Of course Sponge allows data to be transformed between source and destination (some of which is done automatically using machine learning). But, the main emphasis is on providing a way for a source to keep a destination in sync by incrementally streaming updates on demand.

Getting Started#

Using Sponge#

TBA

Development#

Developers can use the sponge-framework to build custom integrations for any datastore.

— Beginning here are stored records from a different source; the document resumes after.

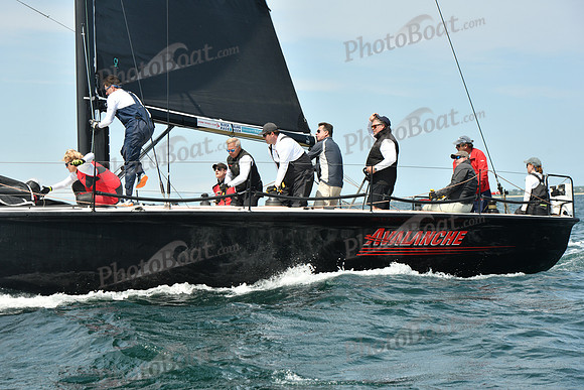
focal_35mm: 82
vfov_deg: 16.7
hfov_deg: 24.8
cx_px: 292
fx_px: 1330
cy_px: 195
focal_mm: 82
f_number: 7.1
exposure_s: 1/1250
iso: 320
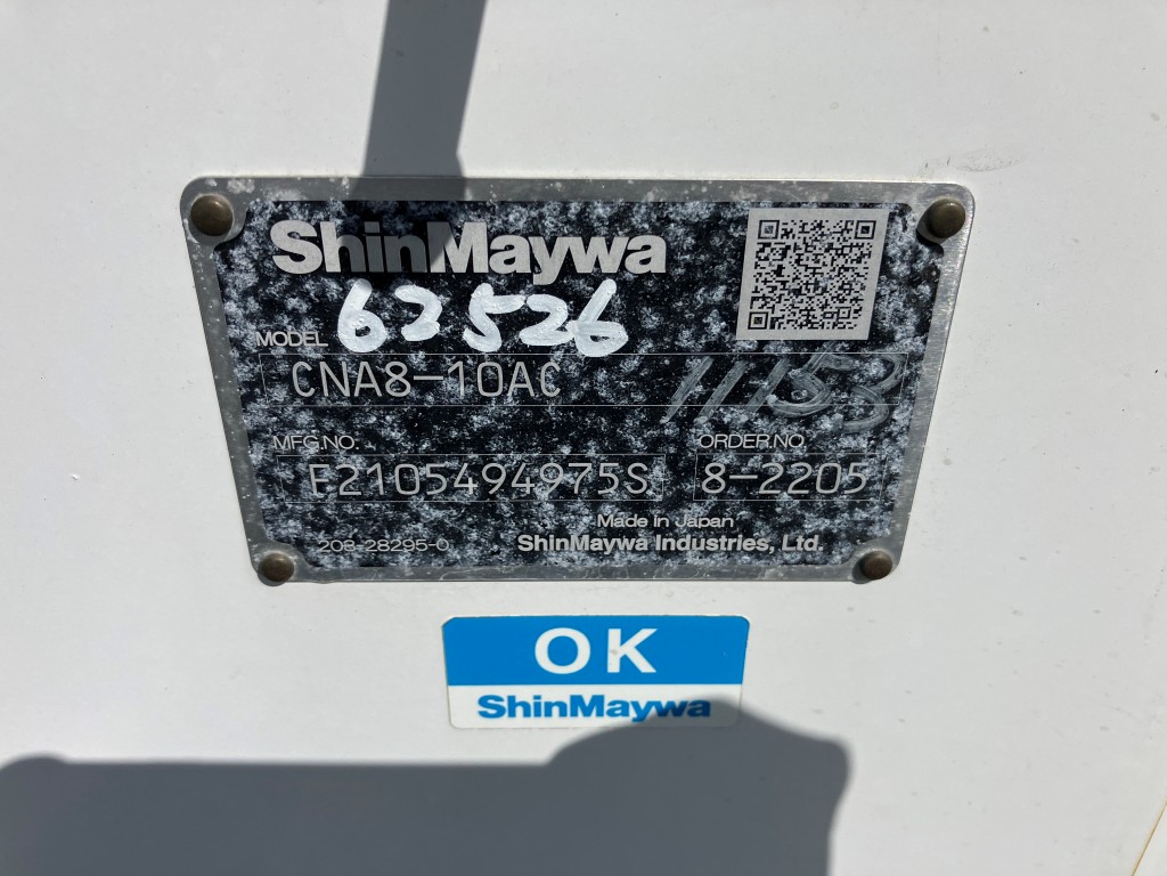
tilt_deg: -28.9
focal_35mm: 28
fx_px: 944
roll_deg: +1.1
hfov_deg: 63.4
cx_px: 584
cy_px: 438
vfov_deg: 49.7
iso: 32
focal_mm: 3.99
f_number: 1.8
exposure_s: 1/4878
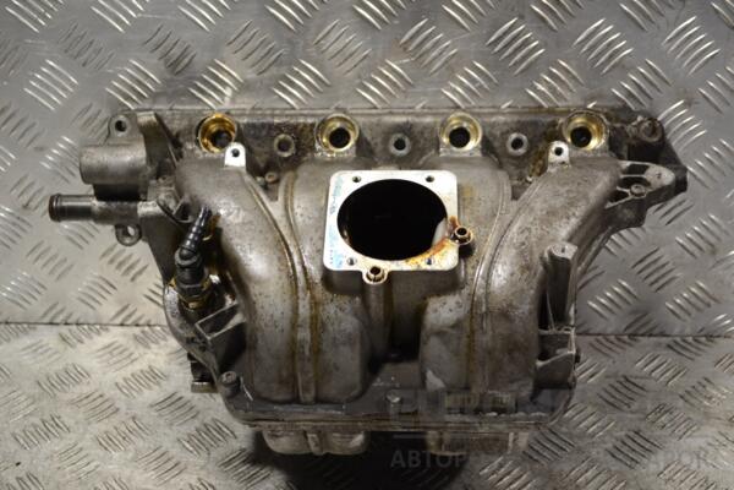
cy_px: 245
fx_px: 1070
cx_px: 367
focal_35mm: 52
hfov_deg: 37.9
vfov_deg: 25.8
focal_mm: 35
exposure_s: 1/30
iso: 180
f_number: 5
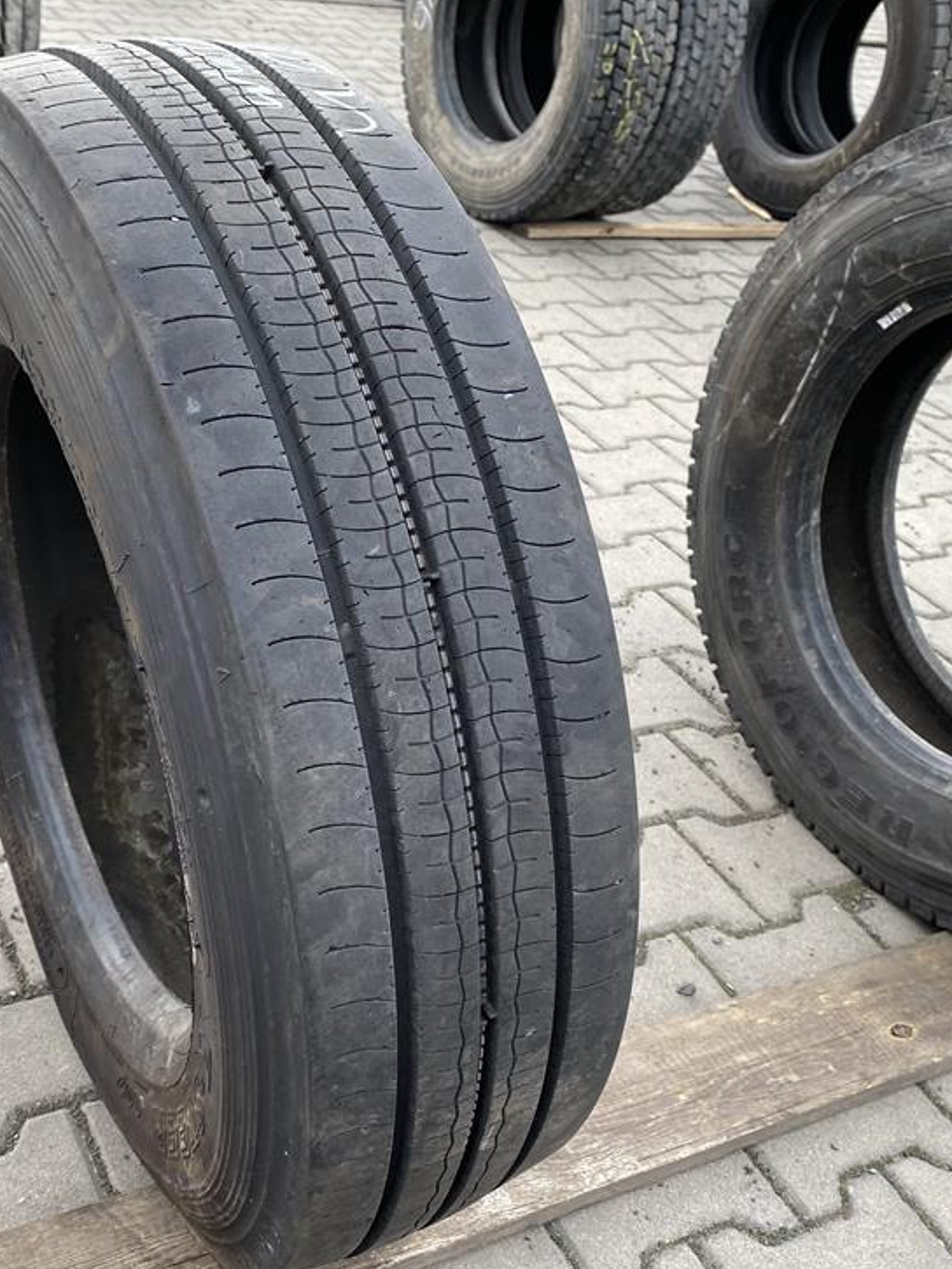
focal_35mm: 39
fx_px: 1430
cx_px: 383
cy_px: 702
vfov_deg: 47.8
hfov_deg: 36.7
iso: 40
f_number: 1.8
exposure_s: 1/121
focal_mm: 4.25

The sponge-framework is located in Cinchapi’s maven-enterprise repository. You will need to use your Cinchapi marketplace credentials to access this repository.

maven {
  url  "http://cinchapi.bintray.com/maven-enterprise"
  credentials {
    username System.getenv('CINCHAPI_MARKETPLACE_USER')
    password System.getenv('CINCHAPI_MARKETPLACE_KEY')
  }
}

dependencies {
  compile group: 'com.cinchapi', name: 'sponge-framework', version: '0.2.0'
}

Important Concepts#

Datastore#

A Sponge in one-way connection between two datastores that facilities real-time syncing of data changes.

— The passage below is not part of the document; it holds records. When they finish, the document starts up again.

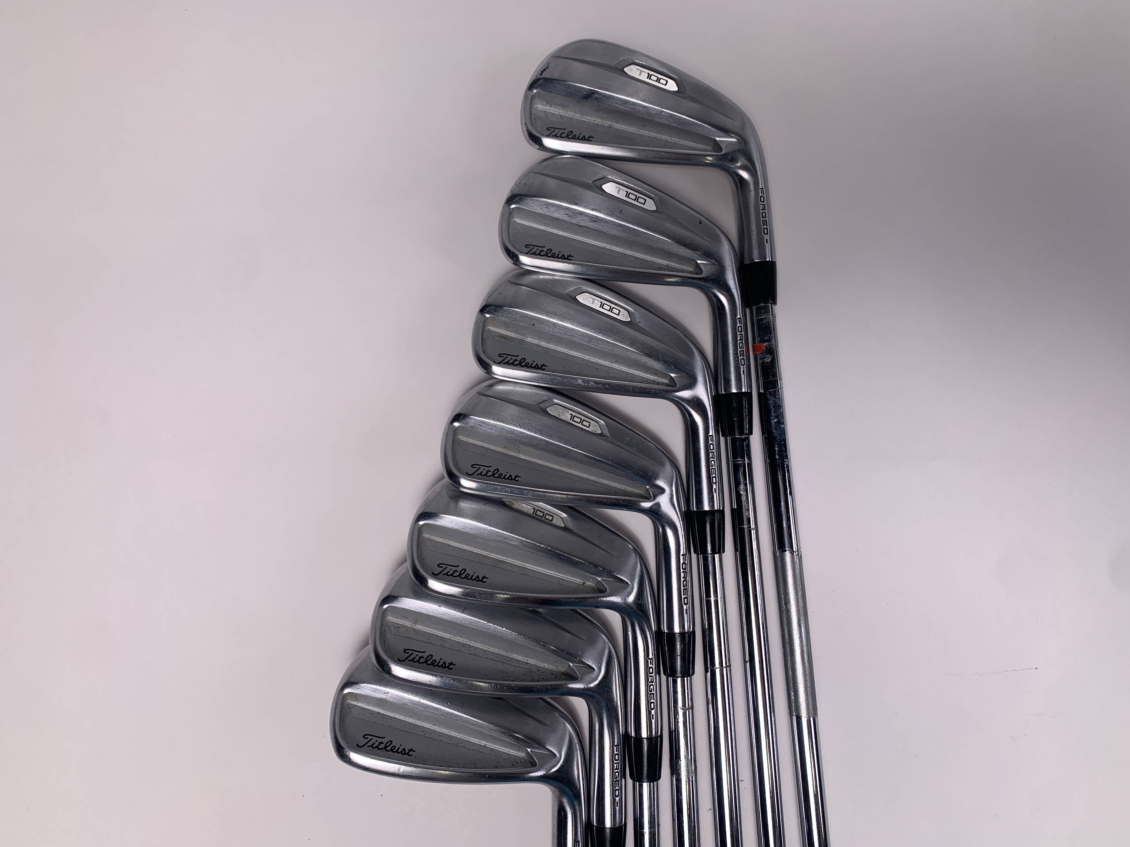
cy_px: 424
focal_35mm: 26
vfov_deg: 53.1
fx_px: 849
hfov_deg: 67.3
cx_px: 565
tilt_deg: -85.3
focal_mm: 4.25
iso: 25
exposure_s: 1/388
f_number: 1.8
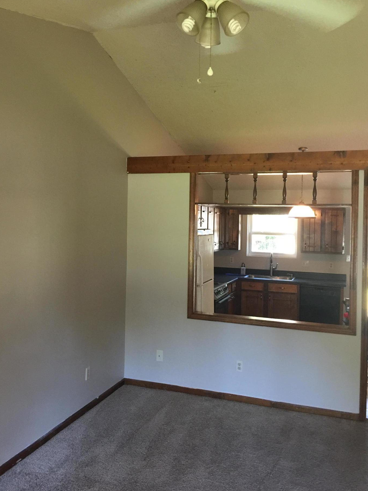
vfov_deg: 56.8
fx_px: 454
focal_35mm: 32
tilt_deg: +0.6
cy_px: 228
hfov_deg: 44.1
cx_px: 171
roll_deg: -0.9
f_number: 2.2
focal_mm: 4.15
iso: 125
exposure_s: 1/15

Sponge’s notion of a Datastore is very flexible – you can sync data between any combination of databases, APIs and filesystems. Essentially, any service that can return and/or receive data is compatible with Sponge.

Parameters#

Each Datastore requires a different set of information in order to function properly. Therefore, Sponge ensures flexibility by assuming that each Datastore can be constructed using two parameters: a LoggerConfig object that describes the runtime logging settings and a Parameters object that contains a mapping from configuration keys to their values.

At runtime, Sponge collect the information provided to connect to a Datastore and passes it as a Parameters object to the appropriate Datastore class. Each Datastore class is responsible for performing its own internal validation on the parameters to ensure that the required information has been presented.

Because there’s a large discrepancy in the conventions for configuration variable naming conventions, the Parameters interface provides a getIgnoreCaseFormat method that will search for any configuration key across well known case formats (e.g. camelCase, UpperCamelCase, underscore_case, UPPER_UNDERSCORE_CASE, hyphen-case).

Object#

The Sponge data model is built on the Object abstraction.

An Object is simply a mapping from a key (e.g. attribute, property, column, etc) to a collection of values. This conforms very closely to the JSON data format.

Sponge assumes that each Datastore supports this data model.

Id#

An Id is used to uniquely identify objects within a Datastore.

It is necessary that each object is associated with an Id so that Sponge can accurately detect changes and sync information between the two datastores. Since each datastore uses different kinds of ids internally, Sponge’s notion of an Id is a simple byte array containing 16 bytes or less.

As long as a Datastore can express its internal id in this format, Sponge can accurately track changes.